PEOPLE WITH DISABILITIES AND THEIR ALLIES BUILDING BETTER COMMUNITIES TOGETHER
John O’Brien & Connie Lyle O’Brien
The basis of people’s lives with one another is twofold, and it is one–the wish of each person to be confirmed as what each person is, even as what that person can become; and the innate capacity in each person to confirm others in this way. That this capacity lies so immeasurably fallow constitutes the real weakness and questionableness of the human race; actual humanity exists only where this capacity unfold.
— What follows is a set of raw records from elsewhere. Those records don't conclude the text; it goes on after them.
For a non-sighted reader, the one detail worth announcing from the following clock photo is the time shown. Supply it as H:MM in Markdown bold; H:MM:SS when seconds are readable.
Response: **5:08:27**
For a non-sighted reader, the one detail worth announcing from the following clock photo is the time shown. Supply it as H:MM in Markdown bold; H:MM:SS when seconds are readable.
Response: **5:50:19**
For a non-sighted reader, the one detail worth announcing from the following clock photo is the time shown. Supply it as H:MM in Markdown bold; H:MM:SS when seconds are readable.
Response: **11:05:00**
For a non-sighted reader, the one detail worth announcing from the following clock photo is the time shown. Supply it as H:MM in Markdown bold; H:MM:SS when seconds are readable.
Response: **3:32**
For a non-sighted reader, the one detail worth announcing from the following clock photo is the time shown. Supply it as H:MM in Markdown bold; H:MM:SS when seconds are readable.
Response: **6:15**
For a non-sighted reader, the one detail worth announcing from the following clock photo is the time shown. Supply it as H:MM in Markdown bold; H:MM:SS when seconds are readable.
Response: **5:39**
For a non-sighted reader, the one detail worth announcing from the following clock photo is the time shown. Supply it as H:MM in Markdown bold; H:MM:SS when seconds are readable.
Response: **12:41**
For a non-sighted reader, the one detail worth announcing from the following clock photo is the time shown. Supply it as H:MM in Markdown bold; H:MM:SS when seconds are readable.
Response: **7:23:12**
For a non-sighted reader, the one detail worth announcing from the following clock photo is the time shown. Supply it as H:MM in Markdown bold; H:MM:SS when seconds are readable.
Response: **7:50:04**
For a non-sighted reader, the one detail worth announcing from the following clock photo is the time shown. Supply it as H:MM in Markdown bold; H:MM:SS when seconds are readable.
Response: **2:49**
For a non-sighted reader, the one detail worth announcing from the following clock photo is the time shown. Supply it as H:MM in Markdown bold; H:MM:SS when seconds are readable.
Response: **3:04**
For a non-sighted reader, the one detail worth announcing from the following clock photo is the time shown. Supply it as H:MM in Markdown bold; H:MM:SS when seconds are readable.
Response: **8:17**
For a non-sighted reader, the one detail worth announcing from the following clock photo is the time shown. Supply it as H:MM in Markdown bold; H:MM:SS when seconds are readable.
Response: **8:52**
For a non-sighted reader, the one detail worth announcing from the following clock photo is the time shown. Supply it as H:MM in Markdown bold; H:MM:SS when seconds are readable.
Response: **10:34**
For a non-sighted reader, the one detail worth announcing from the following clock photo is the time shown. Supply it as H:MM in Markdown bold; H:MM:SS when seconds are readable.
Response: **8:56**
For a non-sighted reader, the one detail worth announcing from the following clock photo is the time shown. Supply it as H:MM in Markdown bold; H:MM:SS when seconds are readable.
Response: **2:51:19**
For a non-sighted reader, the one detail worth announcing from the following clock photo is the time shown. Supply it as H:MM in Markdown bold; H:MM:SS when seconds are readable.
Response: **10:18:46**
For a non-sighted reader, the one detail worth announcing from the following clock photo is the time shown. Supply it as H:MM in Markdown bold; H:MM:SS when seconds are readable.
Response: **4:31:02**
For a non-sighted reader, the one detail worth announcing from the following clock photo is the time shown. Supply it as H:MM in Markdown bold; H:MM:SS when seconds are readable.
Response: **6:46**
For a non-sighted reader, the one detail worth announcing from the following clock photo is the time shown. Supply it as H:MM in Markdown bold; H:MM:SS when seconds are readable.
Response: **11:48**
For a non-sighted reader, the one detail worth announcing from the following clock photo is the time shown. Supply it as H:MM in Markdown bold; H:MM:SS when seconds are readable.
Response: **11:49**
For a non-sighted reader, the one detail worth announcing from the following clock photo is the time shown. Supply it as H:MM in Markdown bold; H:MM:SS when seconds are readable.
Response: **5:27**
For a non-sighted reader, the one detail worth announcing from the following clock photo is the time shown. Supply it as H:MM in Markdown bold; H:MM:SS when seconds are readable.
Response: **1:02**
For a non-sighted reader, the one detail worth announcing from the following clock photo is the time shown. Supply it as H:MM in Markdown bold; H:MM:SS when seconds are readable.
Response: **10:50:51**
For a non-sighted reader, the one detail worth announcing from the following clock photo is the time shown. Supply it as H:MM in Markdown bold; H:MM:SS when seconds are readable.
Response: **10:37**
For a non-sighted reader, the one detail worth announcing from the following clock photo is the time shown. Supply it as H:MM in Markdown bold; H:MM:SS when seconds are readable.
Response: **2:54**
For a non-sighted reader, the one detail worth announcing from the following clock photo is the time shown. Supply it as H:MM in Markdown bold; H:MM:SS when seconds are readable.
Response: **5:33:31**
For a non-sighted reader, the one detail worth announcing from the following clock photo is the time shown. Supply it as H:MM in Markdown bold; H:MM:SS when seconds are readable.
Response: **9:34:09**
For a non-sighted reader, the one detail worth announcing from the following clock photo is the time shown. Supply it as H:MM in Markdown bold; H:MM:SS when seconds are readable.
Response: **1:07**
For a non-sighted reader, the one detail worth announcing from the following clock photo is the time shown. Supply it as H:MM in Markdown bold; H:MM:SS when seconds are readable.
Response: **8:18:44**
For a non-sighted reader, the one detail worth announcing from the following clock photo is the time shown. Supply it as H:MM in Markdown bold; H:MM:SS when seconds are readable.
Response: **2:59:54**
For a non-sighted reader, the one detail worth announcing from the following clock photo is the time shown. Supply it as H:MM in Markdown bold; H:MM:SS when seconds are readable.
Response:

Three kinds of change, occurring at different scales, shape the opportunities for people with substantial disabilities to participate in unfolding the capacity for mutual confirmation which Buber finds at the root of our common life. Declarations of social policy, such as the Canadian Constitution’s Charter of Rights and Freedoms and the Americans with Disabilities Act, reflect a new awareness of the rights (and political influence) of people with disabilities and their families by forbidding discrimination on the basis of disability. Services to people with substantial disabilities gradually shift attention and investment away from congregate services. So small but growing and visible numbers of people with substantial disabilities live in ordinary housing, have support for ordinary employment, and attend ordinary schools. At the smallest scale are the efforts that concern this paper. This kind of change involves people learning together how to build community across the imposed social barriers that separate people with substantial disabilities from other people.